------ Kutipan Terpilih ------

GAUNG RINDU DAN CINTA DARI MUARA SUNGAI BATANG HARI
(Tradisi
Lisan Senandung Jolo)
|
Di dalam
kehidupan sosial masyarakat adat Jambi mengakui pula adanya tingkatan hukum
yang lebih tinggi yang berlaku di samping keberlakuan hukum adat. Dari seloko
tersebut tersirat, bahwa segala permasalahan yang ada dalam kehidupan
masyarakat terlebih dahulu diselesaikan secara adat. Ketika secara adat menemui
jalan buntu maka baru mengacu kepada hukum yang lebih tinggi (undang selingkung alam).
Selain dikenal
sebagai masyarakat yang kental dengan adat budaya, Jambi juga dikenal dengan
masyarakatnya yang religius, ini tercermin dari hukum adat Jambi yang
senantiasa berpedoman pada ketentuan agama. Berkaitan dengan sifat relegius
masyarakatnya, hal ini bisa ditemui dalam seloko yang menyebutkan “Adat bersendikan syara’, syara’ bersendikan
kitabullah”. Adat bersendikan kepada agama, agama berpedoman pada kitab
Allah (Alquran).
Apa yang
dicontohkan di atas merupakan bagian kecil tentang kekayaan tradisi, khsusunya
tradisi lisan yang menjadi kekayaan masyarakat Jambi. Ia begitu
sederhana, akan tetapi kalau dimaknai ia mempunyai nilai dan makna positif yang
begitu dalam. Seloko tersebut di atas merupakan bagian dari tradisi lisan yang
dimiliki Jambi yang mungkin saja sepuluh atau dua puluh tahun yang akan datang
tidak akan kita temui.

------ Entri Data ------

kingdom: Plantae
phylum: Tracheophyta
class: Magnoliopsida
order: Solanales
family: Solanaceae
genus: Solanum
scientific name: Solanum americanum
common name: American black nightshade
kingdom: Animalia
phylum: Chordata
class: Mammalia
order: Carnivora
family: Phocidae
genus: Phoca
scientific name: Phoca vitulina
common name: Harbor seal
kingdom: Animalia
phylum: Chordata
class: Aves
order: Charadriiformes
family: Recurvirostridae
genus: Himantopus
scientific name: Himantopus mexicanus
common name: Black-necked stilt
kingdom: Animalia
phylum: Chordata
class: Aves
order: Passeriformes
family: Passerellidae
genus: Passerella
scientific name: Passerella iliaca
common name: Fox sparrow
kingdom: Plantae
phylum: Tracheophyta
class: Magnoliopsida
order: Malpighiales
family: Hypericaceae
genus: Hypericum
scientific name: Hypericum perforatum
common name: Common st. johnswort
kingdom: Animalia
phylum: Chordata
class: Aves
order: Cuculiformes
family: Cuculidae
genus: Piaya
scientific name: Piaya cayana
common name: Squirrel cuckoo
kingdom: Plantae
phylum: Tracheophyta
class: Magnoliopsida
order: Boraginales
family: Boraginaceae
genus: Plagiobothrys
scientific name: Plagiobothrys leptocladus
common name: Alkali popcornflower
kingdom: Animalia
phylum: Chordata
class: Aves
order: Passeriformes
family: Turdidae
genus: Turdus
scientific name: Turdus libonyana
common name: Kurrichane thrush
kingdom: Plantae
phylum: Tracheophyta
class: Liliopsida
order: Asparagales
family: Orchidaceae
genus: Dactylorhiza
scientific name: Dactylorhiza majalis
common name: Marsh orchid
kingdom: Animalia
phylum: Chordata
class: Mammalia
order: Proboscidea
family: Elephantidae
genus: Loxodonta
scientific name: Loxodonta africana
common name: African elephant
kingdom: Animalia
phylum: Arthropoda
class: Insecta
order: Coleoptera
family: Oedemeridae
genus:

------

## Tugas Anda
a) Menurut kutipan tentang tradisi lisan Jambi, bagaimana bunyi seloko yang menunjukkan sifat religius masyarakat Jambi?
b) Lanjutkan kutipan tentang tradisi lisan Jambi setelah kalimat terakhirnya.

## Hasil Berurutan
a) “Adat bersendikan syara’, syara’ bersendikan kitabullah.”

b)
Banyak lagi
contoh lain dari tradisi lisan yang dimiliki oleh masyarakat Jambi. Seperti
ketika membicarakan tentang tradisi Senandung Jolo, maka dunia
tidak bisa lepas dengan Dusun Teluk Kabupaten Muarojambi. Mengapa demikian?
Karena disitulah tradisi Senandung Jolo itu muncul dan pernah hidup. Begitu
juga ketika berbicara tentang tradisi Basale, kita tidak bisa lepas dengan
kehidupan Suka Anak Dalam (SAD) yang masih jauh dari jangkauan kemajuan zaman.
Secara teori,
tradisi dalam banyak literatur adalah sebuah kebiasaan yang dilakukan sejak
lama dan menjadi bagian dari suatu kelompok atau masyarakat. Ia bisa melekat
dengan suatu budaya, bangsa maupun agama yang keberlangsungannya sangat
dipengaruhi oleh sistem pewarisan yang dilakukan oleh para pendahulunya.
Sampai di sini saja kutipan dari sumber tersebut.